In all simulation studies, 3PLM was assumed to be the true IRT model, while 1PLM and 2PLM were treated as misfitting models. The study found that the new proposed goodness-of-fit statistic correlated consistently higher than the commonly used fit statistics with the true size of misfit, making it a useful index to estimate the degree of misfit, which is often of interest but unknown in practice. A major issue with the new statistic is its inappropriately defined null distribution and critical values, and as a result the new statistical test appeared to be less powerful, but less susceptible to type I error rate either.

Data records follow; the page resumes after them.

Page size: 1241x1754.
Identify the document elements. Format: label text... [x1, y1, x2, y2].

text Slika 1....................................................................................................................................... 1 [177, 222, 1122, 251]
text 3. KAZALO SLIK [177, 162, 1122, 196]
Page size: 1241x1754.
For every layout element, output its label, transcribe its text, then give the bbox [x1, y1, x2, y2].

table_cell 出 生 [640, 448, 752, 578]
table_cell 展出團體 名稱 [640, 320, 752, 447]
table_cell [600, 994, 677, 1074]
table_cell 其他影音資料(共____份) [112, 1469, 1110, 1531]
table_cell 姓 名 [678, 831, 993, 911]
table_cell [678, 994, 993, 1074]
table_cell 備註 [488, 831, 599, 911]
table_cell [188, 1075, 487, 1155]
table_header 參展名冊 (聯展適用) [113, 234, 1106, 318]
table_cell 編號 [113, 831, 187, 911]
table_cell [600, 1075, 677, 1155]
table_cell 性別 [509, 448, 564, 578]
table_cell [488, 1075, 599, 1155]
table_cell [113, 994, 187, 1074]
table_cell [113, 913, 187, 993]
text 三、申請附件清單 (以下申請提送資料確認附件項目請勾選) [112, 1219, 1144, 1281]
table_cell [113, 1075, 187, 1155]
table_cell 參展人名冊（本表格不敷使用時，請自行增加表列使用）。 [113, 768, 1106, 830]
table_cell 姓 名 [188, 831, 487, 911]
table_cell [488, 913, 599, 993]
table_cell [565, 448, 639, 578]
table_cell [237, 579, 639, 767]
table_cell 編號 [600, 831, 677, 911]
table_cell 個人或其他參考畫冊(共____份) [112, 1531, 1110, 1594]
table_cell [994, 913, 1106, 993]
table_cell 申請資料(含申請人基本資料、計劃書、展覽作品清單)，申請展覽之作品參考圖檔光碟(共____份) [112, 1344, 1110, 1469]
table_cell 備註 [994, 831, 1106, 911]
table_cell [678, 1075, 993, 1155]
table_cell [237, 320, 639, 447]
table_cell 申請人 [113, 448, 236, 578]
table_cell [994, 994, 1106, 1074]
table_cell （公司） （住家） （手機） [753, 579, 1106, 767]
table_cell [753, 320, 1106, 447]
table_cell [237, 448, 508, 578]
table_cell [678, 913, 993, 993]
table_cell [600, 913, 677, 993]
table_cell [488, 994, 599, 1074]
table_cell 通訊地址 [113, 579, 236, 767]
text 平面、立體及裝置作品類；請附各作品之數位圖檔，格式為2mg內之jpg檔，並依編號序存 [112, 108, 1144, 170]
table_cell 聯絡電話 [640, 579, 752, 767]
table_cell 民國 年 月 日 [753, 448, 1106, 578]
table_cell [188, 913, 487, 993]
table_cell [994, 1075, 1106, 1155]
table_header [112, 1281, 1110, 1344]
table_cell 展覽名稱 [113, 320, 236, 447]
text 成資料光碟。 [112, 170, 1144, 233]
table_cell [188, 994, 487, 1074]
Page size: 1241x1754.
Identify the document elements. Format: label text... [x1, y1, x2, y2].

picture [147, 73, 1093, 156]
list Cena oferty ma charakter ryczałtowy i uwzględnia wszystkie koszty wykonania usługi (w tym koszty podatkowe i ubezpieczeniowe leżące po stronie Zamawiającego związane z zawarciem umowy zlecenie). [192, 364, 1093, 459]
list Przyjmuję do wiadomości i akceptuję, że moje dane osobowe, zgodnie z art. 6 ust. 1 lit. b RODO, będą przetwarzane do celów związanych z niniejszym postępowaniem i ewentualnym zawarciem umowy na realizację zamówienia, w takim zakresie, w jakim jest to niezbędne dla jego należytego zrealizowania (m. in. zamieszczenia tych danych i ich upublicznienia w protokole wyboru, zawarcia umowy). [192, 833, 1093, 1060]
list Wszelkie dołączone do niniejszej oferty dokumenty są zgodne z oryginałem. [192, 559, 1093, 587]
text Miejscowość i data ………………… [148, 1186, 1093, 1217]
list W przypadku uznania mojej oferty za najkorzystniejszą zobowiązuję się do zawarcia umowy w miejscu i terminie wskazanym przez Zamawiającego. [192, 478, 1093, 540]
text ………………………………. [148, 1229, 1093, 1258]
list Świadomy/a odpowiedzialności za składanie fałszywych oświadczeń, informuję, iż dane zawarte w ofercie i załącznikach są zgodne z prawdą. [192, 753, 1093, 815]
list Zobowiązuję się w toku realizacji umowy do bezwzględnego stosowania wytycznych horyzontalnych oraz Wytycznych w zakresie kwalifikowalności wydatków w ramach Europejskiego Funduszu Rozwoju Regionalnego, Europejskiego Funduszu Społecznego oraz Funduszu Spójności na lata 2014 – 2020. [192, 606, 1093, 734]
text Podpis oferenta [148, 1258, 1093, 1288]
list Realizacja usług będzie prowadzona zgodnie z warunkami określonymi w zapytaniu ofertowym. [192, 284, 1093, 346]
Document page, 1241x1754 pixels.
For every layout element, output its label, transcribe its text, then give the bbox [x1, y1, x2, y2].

In examining the consequences of model data misfit, the study showed that although theoretically 2PLM could not provide a perfect fit to 3PLM data, there was minimum consequence if 2PLM was used to equate 3PLM data and if number correct scores were to be reported. This, however, was not true in CAT given the significant bias 2PLM produced. The study further emphasized the importance of fit evaluation through both goodness-of-fit statistical tests and examining practical consequences of misfit.